INFORMATION PROVIDED:
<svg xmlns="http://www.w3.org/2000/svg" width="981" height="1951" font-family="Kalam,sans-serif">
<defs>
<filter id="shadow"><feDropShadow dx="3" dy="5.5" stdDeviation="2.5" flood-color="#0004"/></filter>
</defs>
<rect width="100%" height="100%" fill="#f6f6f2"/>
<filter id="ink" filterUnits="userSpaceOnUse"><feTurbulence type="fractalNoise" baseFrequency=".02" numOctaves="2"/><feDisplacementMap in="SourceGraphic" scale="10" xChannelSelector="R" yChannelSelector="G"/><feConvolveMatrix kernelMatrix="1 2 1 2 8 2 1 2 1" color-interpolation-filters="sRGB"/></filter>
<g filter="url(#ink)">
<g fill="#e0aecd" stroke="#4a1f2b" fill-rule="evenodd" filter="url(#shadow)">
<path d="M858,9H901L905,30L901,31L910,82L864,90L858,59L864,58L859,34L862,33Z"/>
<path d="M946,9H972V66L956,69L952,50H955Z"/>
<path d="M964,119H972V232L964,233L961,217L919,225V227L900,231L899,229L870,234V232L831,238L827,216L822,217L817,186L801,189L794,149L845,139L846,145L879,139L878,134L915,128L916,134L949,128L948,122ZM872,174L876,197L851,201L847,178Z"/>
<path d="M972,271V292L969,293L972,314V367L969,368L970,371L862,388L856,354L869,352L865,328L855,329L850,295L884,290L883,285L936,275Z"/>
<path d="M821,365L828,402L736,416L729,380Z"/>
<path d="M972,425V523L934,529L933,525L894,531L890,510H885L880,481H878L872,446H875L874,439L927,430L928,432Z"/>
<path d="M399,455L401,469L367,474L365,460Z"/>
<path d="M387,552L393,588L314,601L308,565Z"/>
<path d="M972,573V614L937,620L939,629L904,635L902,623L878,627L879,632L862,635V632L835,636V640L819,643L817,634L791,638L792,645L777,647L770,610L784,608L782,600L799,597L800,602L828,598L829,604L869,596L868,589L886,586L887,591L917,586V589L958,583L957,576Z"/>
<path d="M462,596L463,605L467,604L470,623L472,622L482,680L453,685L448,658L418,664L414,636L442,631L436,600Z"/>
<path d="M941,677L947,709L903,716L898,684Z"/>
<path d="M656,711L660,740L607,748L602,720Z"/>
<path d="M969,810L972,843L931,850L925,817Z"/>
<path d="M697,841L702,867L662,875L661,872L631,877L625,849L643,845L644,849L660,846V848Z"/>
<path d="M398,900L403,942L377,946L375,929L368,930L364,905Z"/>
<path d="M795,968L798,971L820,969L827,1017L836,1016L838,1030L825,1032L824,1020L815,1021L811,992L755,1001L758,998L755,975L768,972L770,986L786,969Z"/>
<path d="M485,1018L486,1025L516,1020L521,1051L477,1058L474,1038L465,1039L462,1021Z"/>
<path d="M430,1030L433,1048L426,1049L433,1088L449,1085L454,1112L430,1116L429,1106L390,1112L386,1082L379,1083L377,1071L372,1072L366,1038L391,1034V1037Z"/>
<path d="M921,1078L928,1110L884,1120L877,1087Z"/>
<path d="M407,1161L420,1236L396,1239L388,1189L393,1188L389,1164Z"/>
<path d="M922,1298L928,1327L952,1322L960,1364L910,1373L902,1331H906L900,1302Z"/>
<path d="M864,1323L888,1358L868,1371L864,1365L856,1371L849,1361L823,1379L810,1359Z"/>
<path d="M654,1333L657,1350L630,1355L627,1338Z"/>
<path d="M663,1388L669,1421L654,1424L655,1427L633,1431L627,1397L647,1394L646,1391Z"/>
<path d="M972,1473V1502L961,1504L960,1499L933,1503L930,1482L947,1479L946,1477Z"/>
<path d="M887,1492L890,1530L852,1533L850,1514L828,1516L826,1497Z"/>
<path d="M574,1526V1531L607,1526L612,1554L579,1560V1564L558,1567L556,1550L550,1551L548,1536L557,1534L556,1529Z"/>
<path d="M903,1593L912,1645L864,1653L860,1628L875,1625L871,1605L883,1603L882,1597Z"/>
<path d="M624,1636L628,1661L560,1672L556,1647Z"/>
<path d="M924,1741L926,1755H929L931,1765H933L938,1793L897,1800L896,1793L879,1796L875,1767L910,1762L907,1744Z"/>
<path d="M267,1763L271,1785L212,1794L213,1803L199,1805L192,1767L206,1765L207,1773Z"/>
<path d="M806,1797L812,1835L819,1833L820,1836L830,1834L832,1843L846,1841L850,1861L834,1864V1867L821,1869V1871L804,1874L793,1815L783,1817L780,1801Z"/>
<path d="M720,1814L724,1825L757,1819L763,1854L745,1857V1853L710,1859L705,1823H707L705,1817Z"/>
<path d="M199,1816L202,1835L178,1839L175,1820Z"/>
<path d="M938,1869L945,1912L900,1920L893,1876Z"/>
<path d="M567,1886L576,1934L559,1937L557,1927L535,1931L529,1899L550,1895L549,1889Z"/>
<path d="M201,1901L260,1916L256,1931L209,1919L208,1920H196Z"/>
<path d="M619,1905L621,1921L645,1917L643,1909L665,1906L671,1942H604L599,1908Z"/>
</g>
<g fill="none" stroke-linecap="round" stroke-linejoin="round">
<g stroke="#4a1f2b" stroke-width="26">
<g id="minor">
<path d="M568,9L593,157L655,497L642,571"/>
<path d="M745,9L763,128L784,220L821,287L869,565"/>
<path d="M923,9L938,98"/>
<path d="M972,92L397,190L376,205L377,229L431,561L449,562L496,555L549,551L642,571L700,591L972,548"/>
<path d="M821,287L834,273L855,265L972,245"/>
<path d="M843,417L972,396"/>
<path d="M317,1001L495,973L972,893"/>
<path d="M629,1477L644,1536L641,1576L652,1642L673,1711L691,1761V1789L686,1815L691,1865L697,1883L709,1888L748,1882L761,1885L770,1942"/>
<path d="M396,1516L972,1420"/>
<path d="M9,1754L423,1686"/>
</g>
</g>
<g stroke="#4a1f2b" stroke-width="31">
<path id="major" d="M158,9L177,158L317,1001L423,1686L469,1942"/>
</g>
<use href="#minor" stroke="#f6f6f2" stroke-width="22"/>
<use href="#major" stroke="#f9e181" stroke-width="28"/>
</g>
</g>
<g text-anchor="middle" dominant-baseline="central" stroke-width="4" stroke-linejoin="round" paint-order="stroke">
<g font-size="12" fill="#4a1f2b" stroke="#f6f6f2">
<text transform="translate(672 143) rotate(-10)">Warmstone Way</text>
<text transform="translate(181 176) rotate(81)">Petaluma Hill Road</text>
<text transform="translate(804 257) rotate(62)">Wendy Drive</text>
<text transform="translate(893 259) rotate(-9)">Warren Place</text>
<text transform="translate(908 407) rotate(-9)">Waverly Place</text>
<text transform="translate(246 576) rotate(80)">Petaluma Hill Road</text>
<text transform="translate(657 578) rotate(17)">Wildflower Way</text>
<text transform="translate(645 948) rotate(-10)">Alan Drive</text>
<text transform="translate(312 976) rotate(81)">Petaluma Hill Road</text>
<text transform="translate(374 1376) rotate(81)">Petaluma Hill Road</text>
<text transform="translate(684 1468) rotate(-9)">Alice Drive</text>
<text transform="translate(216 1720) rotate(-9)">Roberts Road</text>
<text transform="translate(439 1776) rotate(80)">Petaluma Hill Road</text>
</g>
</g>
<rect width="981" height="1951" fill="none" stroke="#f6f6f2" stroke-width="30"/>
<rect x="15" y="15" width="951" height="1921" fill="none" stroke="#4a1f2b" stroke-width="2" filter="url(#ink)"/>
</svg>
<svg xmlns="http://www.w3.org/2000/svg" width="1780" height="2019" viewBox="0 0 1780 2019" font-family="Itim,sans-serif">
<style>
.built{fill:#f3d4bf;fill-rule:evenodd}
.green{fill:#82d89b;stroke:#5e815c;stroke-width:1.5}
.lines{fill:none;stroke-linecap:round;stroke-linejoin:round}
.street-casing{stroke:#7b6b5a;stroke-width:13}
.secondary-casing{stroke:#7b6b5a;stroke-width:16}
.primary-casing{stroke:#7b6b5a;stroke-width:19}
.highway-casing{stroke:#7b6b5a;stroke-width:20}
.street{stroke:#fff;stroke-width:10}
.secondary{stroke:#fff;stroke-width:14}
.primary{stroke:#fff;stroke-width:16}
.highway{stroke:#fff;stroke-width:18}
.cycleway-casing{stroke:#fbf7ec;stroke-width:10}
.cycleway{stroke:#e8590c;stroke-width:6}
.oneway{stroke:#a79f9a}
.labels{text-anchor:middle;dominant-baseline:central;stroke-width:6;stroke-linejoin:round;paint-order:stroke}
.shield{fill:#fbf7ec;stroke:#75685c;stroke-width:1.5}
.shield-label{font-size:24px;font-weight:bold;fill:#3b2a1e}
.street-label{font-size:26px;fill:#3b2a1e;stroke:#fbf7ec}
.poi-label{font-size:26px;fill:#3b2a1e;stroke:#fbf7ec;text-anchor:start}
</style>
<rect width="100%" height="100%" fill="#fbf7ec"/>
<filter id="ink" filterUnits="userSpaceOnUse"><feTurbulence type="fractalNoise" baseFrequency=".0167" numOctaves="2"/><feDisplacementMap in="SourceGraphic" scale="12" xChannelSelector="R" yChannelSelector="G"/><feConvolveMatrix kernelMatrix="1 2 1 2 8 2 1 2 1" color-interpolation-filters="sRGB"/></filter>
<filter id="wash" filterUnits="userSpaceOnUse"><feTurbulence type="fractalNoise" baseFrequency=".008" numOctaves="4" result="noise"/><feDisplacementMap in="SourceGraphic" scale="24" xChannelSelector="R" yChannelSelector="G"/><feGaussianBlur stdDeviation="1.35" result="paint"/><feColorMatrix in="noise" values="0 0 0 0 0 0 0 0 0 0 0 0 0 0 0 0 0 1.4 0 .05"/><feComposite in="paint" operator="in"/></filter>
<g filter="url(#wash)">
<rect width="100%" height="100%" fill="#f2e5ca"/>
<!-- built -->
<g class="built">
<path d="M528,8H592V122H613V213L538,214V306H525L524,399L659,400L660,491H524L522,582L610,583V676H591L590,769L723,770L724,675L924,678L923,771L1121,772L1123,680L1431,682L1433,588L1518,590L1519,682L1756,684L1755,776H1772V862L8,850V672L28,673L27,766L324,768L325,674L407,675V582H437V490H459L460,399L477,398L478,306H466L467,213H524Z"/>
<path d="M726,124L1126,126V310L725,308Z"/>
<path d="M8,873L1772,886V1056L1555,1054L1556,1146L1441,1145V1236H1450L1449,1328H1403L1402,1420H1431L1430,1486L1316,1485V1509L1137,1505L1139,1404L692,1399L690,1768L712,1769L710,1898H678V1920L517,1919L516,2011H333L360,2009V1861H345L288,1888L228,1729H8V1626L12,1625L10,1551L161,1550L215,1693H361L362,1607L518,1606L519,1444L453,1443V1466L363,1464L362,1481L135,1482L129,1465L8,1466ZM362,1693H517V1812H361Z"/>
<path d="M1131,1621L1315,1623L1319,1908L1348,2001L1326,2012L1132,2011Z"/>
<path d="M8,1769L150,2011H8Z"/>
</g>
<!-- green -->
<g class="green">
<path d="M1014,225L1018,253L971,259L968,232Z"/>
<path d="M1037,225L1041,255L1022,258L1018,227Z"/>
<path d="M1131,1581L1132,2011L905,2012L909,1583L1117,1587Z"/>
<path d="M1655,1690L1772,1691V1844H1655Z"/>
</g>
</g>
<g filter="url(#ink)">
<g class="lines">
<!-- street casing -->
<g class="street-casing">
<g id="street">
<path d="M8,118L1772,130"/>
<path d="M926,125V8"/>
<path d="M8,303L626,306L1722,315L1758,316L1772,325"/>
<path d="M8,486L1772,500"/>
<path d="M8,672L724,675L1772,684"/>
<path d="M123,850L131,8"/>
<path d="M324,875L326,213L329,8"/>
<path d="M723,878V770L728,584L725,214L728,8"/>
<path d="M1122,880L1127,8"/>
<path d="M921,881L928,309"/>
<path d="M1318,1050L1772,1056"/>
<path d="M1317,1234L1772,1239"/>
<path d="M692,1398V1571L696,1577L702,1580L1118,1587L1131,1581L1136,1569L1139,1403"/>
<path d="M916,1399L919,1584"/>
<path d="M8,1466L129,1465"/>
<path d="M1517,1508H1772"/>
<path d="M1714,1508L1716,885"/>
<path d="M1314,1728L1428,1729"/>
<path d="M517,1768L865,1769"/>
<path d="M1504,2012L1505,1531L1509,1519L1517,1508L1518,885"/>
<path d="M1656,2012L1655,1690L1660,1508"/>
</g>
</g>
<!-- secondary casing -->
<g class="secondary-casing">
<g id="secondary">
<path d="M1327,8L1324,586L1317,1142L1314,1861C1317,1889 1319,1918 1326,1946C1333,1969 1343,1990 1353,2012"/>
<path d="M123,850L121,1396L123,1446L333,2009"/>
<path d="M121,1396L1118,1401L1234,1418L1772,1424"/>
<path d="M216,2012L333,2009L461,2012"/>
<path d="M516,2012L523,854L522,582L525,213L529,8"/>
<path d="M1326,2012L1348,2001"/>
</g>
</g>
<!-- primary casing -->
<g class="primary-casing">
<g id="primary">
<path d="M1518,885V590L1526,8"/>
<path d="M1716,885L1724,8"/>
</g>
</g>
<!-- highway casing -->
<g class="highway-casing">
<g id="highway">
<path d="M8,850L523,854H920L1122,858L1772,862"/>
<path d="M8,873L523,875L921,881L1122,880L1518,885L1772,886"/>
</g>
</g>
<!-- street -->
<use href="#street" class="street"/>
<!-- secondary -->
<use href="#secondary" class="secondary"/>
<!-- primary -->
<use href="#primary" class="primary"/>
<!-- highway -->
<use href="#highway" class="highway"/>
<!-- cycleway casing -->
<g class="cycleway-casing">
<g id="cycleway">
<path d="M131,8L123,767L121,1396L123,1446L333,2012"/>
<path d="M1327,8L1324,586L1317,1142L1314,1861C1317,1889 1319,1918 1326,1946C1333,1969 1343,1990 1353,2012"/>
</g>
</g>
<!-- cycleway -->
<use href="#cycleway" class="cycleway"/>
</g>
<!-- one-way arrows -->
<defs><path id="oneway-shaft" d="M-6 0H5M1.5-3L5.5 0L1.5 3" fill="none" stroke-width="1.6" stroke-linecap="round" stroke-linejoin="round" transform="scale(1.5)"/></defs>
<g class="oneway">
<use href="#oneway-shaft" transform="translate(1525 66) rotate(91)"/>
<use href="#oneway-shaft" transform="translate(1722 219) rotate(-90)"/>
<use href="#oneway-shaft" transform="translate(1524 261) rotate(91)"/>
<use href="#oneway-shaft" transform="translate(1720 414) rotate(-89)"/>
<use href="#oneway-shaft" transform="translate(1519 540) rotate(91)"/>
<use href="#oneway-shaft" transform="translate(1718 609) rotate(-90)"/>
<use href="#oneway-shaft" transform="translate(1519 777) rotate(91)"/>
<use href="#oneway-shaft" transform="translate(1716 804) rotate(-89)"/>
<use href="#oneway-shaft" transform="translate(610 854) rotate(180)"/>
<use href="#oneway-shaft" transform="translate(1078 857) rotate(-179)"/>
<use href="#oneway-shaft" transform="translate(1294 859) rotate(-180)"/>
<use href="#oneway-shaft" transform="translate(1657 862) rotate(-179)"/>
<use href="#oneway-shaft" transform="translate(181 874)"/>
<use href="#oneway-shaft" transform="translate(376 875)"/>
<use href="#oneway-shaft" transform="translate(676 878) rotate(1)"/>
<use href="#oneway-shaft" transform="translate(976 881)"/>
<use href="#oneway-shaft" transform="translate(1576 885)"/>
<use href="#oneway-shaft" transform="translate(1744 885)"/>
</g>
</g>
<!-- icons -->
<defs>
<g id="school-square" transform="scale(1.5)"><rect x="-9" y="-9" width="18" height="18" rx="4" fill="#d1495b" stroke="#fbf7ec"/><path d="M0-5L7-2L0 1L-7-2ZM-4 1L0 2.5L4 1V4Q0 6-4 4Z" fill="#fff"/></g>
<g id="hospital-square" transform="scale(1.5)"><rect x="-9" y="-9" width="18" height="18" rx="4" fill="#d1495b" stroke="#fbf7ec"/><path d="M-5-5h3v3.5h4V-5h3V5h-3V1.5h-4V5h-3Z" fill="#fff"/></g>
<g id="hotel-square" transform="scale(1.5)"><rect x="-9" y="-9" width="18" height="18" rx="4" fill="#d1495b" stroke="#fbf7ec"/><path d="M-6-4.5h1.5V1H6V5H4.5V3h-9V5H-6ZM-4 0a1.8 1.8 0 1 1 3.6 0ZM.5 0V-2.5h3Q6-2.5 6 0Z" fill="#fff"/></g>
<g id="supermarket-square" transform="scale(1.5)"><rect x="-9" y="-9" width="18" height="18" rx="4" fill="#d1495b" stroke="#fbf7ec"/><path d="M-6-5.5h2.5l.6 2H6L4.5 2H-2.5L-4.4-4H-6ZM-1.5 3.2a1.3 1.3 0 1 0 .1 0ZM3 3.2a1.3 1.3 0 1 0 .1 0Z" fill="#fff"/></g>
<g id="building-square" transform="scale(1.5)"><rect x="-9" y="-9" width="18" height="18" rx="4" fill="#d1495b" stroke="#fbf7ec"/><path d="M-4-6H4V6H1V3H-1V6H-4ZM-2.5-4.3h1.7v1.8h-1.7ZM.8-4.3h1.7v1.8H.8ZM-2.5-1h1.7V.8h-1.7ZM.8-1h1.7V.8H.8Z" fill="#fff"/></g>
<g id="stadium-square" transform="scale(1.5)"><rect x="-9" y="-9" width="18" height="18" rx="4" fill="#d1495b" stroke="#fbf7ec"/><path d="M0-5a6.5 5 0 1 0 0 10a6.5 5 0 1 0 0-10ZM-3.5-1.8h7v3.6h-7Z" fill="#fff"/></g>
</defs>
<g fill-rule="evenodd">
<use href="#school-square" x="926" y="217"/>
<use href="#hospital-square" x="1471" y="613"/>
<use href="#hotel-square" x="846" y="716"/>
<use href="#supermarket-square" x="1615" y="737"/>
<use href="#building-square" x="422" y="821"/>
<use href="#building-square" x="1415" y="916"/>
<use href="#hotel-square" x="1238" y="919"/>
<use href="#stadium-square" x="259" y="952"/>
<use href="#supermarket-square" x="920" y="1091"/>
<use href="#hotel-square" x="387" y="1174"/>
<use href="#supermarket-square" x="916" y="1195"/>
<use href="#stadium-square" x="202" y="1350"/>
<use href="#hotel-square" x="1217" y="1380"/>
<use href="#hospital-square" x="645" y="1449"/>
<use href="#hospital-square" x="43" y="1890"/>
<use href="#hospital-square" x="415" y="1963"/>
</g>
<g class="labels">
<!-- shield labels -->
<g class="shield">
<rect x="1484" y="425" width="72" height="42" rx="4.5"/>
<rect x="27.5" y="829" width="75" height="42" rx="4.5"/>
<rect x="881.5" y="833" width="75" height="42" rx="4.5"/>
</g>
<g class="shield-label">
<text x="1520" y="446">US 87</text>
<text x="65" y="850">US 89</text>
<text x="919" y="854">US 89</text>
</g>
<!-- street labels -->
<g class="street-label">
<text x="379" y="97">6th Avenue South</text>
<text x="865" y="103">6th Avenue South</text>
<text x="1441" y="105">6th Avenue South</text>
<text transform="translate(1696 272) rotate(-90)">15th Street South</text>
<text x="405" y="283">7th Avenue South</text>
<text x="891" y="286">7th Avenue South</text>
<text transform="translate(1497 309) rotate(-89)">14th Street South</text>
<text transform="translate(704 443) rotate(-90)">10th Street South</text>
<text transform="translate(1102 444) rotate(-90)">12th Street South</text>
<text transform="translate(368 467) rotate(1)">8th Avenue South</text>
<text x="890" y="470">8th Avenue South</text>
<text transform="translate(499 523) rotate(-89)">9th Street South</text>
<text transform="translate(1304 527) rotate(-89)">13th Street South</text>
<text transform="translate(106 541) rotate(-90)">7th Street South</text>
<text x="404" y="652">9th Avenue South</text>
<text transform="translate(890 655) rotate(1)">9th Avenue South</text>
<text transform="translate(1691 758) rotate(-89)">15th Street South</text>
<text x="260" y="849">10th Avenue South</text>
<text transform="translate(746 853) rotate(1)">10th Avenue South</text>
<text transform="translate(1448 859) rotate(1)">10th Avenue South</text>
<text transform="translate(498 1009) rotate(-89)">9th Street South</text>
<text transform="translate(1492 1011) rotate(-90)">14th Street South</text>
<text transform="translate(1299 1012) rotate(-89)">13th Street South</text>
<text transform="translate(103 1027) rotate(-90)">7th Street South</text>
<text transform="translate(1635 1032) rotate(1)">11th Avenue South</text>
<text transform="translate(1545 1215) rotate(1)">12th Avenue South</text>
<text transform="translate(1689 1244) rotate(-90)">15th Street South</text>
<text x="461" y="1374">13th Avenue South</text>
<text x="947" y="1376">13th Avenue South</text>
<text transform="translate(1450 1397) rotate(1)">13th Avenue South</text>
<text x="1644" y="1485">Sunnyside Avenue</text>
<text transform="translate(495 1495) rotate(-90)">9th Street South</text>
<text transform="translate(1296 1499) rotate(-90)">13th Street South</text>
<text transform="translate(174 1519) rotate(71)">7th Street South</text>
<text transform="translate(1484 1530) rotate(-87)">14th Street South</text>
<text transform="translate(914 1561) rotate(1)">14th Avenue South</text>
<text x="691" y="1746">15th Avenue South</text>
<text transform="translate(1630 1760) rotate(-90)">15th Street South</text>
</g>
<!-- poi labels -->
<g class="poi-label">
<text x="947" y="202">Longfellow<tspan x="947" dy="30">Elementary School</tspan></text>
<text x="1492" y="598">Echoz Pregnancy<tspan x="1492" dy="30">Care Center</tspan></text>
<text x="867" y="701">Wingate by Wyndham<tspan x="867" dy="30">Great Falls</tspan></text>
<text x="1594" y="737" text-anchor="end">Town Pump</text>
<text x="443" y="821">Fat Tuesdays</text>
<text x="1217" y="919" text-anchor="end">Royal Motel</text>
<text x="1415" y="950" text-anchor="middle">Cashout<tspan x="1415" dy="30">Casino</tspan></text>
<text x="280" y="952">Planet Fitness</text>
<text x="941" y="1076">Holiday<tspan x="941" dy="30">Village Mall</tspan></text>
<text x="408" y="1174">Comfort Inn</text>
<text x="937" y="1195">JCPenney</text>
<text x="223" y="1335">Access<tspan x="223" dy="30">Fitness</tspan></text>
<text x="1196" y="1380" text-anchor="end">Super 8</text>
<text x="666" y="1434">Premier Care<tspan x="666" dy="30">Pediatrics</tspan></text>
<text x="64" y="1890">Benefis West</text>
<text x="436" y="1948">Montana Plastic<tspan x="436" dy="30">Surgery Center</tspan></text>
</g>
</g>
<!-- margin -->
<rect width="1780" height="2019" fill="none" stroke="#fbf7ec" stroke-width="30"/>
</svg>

ASSIGNMENT: If a line in the records above contains the word "lines", copy it.

RESPONSE FOR THIS EXERCISE:
.lines{fill:none;stroke-linecap:round;stroke-linejoin:round}
<g class="lines">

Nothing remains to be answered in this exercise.